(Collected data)
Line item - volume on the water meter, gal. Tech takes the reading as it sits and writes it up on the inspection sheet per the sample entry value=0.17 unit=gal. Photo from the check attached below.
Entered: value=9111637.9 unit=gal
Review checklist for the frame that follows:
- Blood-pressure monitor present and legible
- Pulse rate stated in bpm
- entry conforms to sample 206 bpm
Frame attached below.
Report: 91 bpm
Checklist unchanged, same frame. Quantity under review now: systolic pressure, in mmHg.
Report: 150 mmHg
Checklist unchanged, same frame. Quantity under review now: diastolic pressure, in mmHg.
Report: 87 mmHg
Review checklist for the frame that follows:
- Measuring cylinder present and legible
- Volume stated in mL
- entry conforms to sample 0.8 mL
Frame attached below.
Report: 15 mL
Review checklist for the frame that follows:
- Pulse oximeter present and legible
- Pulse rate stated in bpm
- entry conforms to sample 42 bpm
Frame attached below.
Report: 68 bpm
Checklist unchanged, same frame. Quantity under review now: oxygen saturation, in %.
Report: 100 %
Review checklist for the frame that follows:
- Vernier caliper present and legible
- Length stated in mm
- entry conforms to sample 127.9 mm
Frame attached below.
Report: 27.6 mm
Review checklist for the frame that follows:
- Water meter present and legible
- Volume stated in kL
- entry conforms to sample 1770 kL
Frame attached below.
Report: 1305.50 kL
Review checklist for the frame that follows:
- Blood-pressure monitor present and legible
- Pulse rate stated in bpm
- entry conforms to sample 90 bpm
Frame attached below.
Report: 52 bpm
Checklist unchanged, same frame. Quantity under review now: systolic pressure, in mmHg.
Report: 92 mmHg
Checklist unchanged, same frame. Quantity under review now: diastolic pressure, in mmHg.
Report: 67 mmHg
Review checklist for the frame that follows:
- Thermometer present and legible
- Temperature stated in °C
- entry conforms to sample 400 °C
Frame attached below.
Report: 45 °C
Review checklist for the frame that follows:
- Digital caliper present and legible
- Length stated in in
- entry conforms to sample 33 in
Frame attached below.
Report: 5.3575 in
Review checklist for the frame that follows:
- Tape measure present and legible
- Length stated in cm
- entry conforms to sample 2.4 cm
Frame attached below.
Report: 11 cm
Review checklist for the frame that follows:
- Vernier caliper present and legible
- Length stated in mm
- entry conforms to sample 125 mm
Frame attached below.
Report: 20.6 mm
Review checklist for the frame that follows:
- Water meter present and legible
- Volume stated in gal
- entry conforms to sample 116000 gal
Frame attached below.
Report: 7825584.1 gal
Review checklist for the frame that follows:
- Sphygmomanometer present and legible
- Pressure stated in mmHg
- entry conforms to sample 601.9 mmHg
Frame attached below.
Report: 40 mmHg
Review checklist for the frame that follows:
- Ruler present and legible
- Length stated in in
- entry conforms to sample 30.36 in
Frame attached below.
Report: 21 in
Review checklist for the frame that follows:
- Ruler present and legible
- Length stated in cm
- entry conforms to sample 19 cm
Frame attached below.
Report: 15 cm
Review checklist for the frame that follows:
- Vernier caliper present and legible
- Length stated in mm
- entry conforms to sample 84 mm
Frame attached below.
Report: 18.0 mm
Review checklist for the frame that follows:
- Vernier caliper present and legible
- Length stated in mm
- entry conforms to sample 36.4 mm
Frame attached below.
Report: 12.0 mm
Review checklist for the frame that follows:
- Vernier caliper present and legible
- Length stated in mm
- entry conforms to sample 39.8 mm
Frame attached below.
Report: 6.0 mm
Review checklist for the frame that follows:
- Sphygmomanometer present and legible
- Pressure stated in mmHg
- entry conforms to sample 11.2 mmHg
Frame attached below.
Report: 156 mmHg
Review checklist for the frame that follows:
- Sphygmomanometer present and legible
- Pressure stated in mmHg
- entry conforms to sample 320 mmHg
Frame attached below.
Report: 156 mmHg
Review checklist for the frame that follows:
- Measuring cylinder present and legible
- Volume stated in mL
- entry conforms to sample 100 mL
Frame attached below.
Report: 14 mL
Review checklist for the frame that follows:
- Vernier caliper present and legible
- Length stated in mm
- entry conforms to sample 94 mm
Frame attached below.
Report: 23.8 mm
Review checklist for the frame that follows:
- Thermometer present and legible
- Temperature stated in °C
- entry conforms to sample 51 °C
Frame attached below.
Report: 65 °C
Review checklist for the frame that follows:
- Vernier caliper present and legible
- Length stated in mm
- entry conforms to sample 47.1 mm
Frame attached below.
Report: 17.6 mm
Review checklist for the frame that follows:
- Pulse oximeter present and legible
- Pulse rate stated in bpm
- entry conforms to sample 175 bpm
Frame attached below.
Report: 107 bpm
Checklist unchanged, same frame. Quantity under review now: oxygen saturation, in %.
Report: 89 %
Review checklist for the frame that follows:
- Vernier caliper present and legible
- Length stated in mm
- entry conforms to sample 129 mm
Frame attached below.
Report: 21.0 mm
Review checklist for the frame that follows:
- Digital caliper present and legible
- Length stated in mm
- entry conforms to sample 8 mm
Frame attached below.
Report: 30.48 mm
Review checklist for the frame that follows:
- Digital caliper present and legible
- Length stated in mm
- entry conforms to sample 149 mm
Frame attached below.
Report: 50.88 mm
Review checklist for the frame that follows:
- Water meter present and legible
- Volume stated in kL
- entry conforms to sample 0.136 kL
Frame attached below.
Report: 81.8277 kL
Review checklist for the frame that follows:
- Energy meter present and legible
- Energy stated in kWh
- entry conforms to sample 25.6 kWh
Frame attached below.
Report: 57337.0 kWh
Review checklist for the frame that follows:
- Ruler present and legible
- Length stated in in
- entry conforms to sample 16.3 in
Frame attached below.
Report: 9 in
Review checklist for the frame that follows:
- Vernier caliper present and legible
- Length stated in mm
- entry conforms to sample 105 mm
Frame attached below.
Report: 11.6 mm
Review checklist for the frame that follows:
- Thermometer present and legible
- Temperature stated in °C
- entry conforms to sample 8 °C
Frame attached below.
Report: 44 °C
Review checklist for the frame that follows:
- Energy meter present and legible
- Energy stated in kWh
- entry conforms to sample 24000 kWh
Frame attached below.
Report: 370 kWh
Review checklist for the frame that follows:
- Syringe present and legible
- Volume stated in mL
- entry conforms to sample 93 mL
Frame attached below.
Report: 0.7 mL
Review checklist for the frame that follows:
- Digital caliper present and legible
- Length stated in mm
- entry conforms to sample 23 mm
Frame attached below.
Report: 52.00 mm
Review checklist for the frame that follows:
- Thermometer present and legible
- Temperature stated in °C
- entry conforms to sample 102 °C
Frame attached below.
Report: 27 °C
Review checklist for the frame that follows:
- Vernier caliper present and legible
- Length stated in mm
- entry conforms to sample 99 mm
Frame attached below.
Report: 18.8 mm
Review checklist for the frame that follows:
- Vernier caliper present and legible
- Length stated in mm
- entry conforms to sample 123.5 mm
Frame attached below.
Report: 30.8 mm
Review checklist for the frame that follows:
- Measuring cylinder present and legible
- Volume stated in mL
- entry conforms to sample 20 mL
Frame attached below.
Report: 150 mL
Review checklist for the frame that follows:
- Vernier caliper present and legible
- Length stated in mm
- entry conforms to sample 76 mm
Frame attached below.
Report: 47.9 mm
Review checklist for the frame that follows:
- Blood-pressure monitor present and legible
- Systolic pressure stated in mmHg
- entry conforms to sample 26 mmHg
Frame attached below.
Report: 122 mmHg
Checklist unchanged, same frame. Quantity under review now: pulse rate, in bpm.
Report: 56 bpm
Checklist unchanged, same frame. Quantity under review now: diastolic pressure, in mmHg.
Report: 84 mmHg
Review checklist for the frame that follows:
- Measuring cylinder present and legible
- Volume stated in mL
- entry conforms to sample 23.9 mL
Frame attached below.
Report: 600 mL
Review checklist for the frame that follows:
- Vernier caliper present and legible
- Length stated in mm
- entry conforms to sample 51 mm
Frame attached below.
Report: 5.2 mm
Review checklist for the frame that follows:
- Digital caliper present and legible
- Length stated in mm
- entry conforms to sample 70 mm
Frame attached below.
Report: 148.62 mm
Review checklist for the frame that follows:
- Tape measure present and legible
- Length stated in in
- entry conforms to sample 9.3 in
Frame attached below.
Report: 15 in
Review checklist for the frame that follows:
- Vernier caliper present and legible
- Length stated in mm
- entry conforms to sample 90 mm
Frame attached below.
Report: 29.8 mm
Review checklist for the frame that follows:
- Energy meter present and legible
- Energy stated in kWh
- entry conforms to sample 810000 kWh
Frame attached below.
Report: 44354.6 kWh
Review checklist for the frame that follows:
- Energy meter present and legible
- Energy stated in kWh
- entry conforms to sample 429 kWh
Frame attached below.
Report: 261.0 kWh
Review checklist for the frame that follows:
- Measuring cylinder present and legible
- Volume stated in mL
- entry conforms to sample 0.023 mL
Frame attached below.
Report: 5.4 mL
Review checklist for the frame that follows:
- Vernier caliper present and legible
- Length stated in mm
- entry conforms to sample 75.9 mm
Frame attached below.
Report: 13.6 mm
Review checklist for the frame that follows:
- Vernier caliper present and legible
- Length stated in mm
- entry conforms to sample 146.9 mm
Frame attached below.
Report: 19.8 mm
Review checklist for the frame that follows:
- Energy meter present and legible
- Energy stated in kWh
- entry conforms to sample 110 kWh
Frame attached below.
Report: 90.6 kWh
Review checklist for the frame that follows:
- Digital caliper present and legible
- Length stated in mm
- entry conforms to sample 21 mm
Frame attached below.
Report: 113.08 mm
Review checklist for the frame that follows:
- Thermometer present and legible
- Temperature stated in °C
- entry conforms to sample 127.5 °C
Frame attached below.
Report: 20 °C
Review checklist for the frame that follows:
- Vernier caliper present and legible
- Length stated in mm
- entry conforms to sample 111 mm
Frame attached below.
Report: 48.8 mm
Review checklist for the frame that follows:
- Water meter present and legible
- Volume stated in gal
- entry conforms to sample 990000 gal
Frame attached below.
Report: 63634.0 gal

> **Directions**
Turn the records into a Markdown table with the columns Row and Line, giving each line a row number and leaving out blank lines. Begin at the first line of the records and stop after the line that contains "Entered: value=9111637.9 unit=gal".

> **Task response**
| Row | Line |
|---|---|
| 1 | Line item - volume on the water meter, gal. Tech takes the reading as it sits and writes it up on the inspection sheet per the sample entry value=0.17 unit=gal. Photo from the check attached below. |
| 2 | Entered: value=9111637.9 unit=gal |